**How to complete this task:** Please say how many lines in the records below contain the word "TRIANGLE". Give only the number.

**Information shown:**
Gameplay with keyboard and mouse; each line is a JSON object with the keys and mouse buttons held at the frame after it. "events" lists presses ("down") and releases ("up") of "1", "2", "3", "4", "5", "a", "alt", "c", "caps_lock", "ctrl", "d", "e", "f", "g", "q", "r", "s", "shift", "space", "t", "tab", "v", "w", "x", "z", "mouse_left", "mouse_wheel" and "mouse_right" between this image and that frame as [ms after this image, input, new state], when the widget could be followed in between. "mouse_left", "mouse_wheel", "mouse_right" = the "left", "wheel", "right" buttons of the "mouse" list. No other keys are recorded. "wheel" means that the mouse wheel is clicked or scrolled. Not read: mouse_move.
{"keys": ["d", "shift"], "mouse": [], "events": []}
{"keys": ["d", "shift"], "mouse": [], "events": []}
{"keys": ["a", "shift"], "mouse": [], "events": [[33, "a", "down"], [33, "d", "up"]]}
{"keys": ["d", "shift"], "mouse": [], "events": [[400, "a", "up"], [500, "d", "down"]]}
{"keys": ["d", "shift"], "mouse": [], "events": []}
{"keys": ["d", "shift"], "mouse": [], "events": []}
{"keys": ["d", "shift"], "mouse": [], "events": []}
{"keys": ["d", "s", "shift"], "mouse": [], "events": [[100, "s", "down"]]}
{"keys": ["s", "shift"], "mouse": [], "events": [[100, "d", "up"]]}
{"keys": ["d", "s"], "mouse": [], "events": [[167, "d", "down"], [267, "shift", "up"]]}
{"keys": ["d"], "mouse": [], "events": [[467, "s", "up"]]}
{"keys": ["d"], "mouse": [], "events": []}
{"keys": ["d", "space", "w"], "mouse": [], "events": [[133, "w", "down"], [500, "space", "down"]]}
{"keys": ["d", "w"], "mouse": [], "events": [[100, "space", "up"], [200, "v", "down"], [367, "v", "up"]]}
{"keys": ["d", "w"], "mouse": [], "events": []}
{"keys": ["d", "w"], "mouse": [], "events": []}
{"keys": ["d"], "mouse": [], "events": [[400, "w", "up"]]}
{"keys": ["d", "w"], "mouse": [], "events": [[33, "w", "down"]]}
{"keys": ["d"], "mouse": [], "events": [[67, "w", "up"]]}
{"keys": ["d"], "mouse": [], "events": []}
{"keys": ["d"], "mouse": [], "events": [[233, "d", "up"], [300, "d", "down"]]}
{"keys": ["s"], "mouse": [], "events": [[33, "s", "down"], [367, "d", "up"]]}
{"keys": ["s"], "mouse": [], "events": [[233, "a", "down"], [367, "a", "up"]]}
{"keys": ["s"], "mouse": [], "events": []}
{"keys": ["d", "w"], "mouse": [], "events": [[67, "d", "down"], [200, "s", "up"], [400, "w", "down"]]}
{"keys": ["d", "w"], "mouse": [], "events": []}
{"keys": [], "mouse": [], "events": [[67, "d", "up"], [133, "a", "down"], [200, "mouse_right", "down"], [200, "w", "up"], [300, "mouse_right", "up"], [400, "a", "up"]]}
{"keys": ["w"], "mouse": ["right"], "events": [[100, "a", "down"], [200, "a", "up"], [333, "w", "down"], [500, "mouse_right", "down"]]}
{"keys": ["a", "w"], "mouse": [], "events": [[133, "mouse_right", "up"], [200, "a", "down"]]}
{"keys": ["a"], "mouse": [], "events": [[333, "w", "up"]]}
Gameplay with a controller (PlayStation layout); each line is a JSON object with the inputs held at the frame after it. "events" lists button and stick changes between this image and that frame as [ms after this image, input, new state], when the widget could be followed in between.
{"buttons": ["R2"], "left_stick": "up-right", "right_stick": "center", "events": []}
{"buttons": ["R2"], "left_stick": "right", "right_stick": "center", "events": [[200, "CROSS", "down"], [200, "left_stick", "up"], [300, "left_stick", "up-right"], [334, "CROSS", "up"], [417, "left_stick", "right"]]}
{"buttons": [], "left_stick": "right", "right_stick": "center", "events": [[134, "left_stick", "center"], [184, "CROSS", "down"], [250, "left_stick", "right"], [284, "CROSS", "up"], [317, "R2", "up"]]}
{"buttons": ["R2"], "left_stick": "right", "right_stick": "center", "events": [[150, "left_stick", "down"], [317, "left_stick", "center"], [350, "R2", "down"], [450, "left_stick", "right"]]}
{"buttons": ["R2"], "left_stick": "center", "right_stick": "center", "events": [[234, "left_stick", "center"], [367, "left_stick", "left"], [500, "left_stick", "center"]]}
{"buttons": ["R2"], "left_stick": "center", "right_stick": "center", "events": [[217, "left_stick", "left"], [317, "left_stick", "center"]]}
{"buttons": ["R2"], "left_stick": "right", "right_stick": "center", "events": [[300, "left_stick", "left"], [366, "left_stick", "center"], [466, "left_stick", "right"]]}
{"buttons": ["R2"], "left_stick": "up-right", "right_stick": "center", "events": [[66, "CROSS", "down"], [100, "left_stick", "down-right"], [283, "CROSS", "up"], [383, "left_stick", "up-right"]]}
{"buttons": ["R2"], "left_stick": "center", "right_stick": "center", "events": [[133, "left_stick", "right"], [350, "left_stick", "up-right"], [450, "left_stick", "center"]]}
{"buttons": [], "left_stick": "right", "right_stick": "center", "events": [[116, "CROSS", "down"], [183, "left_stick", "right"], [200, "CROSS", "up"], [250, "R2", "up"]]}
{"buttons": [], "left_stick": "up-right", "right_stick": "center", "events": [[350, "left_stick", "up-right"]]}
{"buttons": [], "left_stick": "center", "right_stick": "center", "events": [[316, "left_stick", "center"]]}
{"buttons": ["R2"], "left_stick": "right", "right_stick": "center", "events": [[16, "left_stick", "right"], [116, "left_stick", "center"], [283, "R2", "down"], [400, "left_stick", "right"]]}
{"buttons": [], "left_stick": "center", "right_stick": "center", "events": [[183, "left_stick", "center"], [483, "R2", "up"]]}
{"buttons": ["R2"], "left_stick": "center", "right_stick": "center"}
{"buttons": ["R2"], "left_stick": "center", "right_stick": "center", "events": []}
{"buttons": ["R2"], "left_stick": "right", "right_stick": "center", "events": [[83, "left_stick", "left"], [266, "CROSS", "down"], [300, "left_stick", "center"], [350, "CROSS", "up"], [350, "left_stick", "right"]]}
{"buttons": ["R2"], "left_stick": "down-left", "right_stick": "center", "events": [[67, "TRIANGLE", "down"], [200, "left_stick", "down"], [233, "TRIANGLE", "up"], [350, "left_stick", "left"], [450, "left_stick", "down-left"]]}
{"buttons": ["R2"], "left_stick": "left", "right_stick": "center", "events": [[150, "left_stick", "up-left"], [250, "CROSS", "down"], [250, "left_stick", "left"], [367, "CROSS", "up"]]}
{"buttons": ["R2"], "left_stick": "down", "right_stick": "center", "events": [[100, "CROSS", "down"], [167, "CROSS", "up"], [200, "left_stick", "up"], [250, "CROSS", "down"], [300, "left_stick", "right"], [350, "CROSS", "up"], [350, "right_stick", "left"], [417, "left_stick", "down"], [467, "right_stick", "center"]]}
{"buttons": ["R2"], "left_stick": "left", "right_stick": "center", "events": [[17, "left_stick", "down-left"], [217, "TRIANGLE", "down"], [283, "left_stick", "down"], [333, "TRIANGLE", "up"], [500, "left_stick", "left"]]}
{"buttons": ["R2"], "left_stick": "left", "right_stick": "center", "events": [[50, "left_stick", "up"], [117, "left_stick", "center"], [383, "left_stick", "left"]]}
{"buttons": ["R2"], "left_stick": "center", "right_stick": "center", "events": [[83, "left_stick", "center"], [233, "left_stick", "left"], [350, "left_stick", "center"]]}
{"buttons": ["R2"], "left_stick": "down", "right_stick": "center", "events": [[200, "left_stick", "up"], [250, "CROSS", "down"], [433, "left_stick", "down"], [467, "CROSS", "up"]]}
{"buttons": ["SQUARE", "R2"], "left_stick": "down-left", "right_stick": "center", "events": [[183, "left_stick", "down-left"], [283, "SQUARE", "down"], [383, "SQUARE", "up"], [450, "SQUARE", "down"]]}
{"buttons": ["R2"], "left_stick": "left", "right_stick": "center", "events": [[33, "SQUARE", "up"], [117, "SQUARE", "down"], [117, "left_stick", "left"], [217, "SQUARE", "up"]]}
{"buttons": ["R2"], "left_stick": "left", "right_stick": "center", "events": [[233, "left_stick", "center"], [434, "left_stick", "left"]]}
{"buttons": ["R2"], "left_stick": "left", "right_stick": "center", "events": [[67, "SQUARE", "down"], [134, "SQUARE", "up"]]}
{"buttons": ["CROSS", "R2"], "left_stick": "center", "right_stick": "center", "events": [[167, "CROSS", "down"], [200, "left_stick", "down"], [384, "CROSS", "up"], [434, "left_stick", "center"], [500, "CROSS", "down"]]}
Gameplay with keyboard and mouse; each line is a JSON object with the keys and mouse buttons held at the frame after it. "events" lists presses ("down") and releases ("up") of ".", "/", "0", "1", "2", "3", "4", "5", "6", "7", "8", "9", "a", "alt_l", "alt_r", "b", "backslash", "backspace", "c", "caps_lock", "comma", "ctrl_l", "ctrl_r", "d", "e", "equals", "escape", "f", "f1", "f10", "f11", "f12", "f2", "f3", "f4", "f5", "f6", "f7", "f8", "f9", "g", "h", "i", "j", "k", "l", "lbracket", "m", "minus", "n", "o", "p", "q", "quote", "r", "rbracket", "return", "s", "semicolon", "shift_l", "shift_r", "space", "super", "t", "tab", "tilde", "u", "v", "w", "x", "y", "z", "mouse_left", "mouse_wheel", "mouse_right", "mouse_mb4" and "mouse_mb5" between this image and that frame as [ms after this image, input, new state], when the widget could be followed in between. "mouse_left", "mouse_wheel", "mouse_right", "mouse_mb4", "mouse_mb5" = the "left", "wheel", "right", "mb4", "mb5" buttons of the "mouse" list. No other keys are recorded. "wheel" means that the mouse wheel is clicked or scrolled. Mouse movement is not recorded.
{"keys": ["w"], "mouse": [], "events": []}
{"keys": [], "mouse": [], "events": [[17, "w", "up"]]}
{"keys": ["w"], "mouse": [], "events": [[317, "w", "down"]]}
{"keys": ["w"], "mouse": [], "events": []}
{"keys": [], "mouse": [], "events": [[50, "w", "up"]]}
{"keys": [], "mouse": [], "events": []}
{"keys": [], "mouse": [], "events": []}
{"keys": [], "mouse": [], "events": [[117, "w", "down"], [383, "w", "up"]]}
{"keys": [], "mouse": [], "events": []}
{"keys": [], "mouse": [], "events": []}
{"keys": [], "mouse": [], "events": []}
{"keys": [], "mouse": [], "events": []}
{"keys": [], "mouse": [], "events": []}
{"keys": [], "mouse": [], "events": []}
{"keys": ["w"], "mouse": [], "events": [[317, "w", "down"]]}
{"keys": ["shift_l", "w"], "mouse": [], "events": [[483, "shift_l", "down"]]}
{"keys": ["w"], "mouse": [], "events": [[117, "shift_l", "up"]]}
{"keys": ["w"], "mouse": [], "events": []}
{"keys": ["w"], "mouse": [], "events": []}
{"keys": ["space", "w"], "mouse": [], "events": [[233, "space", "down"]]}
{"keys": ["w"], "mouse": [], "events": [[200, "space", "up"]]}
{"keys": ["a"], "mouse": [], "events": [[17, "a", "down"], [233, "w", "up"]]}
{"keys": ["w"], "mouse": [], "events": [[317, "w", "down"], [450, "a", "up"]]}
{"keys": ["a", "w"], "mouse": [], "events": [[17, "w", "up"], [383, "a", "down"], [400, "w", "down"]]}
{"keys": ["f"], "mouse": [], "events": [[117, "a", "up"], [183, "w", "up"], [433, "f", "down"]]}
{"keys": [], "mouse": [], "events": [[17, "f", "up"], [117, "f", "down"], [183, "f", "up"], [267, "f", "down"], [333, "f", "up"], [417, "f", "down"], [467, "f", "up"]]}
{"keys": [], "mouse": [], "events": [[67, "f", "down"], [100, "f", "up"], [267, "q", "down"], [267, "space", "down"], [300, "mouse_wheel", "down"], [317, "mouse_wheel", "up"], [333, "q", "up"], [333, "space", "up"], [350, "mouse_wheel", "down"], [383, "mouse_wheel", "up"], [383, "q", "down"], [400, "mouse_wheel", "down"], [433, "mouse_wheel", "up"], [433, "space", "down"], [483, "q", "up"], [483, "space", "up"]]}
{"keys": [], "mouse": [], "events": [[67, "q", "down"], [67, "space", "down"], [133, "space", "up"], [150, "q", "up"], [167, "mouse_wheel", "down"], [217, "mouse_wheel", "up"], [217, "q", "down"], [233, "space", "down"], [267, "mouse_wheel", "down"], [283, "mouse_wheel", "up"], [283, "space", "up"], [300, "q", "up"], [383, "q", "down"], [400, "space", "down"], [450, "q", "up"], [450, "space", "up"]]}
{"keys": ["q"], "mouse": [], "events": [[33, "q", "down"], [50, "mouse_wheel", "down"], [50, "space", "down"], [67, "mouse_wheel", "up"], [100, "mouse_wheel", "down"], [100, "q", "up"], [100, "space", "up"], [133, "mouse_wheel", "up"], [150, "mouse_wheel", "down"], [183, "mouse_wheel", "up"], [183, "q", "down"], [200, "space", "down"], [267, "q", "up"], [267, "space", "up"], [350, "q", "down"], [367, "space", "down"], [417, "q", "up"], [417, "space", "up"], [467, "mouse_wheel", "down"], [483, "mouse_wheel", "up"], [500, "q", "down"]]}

**Expected output:** 2